How Should Enterprise Leaders Staff Agentic AI Teams?
For Enterprise AI leaders and VPs of Engineering · Based on Hetzel Agent Team Composition Framework
// TL;DR
Enterprise AI leaders face a specific trap: handing agent development to the existing ML or data science team because 'it has AI in the name.' The Hetzel Agent Team Composition Framework gives you a diagnostic to restructure your team around three essential personas — data scientists for guardrails, product engineers for infrastructure, and domain experts for context engineering. Use it when your executive team is allocating headcount for agentic AI, when an existing ML team is struggling with agent quality, or when agent output isn't matching user needs despite strong technical metrics.
Why does my ML team's agent project keep missing the mark?
The most common enterprise mistake in agentic AI is delegating agent development entirely to your ML or data science platform team. This feels logical — agents are AI, your ML team does AI — but it creates a fundamental mismatch. Unlike traditional ML, the model is already built by Anthropic, OpenAI, or Mistral. Your team's job is to implement, evaluate, and contextualise that model. This shifts the most valuable skills away from model training and toward context engineering, functional evaluation, and systems integration.
The Hetzel Agent Team Composition Framework classifies your organisation as a Traditional Enterprise and identifies your default risk: over-indexing on ML metrics (precision, recall, F1) while under-including non-technical domain experts who actually understand the problem the agent is meant to solve.
How should I restructure my agent team as an enterprise leader?
Start by auditing your current team against three personas:
1. Data Scientists / ML Engineers — Redirect them from model training to their highest-value agent role: acting as the 'adult in the room' on LLM risk, validating LLM-as-judge evals against labelled datasets, and leading fine-tuning only when genuinely required.
2. Product / Application / Systems Engineers — These people manage the LLM-as-API integration, build the infrastructure for distributed agent architectures (supervisor + sub-agents on different compute), and own the eval and observability pipelines.
3. Non-Technical Domain Experts / SMEs — This is where most enterprises fail. Customer service specialists, compliance officers, legal analysts — whoever understands the problem the agent solves — must have meaningful control over prompt and context engineering. They must also participate in human annotation workflows, reviewing agent traces and labelling performance with reasoning.
If any persona is missing entirely, that is a structural gap you must fill before expecting production-quality agent output.
What eval and observability changes should I mandate?
Stop treating precision, recall, and F1 as the primary eval signal for agents. These technical metrics suit two-box ML classification pipelines, not the broad functional surface area of agentic behaviour. Instead, mandate functional performance evaluation: does the agent actually resolve the customer's query, produce a correct analysis, or complete the workflow safely?
Require two pipelines:
- Evals (pre-production): Build confidence before deployment. Use LLM-as-judge assessments validated against human-labelled ground truth.

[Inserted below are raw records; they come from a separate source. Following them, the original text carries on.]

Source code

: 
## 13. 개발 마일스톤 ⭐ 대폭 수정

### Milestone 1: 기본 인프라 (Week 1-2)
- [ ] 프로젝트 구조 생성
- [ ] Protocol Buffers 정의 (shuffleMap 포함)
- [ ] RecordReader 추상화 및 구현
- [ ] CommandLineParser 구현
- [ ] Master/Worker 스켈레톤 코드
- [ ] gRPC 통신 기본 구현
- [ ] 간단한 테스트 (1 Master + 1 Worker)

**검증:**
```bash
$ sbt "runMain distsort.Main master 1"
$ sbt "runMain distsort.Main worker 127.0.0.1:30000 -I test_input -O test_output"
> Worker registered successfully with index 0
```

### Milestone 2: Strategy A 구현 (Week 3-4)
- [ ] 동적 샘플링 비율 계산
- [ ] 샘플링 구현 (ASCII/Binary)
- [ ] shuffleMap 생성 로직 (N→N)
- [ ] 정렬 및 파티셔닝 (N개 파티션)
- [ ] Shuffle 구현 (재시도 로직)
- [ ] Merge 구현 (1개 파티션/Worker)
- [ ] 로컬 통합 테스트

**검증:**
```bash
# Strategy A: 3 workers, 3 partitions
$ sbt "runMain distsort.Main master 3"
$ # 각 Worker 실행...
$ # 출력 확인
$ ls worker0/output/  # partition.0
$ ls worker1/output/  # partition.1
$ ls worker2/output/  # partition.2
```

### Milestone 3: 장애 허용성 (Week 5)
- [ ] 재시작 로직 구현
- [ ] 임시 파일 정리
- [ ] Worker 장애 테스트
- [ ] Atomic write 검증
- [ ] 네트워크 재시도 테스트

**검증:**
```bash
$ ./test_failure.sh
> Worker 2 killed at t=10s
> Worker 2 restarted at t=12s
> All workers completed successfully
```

- Observability (post-production): Monitor agent behaviour with real users. Feed production data back into the offline eval dataset continuously.
These pipelines must be defined jointly by all three personas, not owned exclusively by engineers.
What should I do next?
Run the Hetzel framework's 7-step workflow on your current agent initiative this week. Classify your org type, audit your team, assign persona-specific roles, and pressure-test against the 'Proximity to the Problem' principle. If your team has no domain expert involved, fix that before your next sprint.
// FREQUENTLY ASKED QUESTIONS
Why shouldn't I just let my ML team handle our agent project?
Because the model is already built. Your ML team's traditional skills — model training, feature engineering, cross-validation — are not the primary value drivers in agentic AI. They should focus on guardrails, eval validation, and statistical literacy. You also need product engineers for infrastructure and domain experts for context engineering. A team of only ML engineers will optimise for the wrong metrics.
How do I convince my CTO that domain experts need to be on the agent team?
Frame it around the 'Proximity to the Problem' principle: the primary lever for changing agent behaviour is context engineering — adjusting prompts and inputs — not retraining. Domain experts are the best context engineers because they understand what the agent is actually meant to accomplish. Without them, you get technically fluent agents that miss critical domain requirements. Show examples of agent failures that stem from missing contextual grounding.
What metrics should I track instead of precision and recall for my agents?
Track functional performance: does the agent resolve the user's actual problem correctly and safely? Define success criteria with domain experts, not just engineers. Use precision, recall, and F1 specifically to validate LLM-as-judge alignment with human labels — not as the primary measure of agent quality. Also track observability metrics like production failure patterns, edge case frequency, and human-agent agreement drift over time.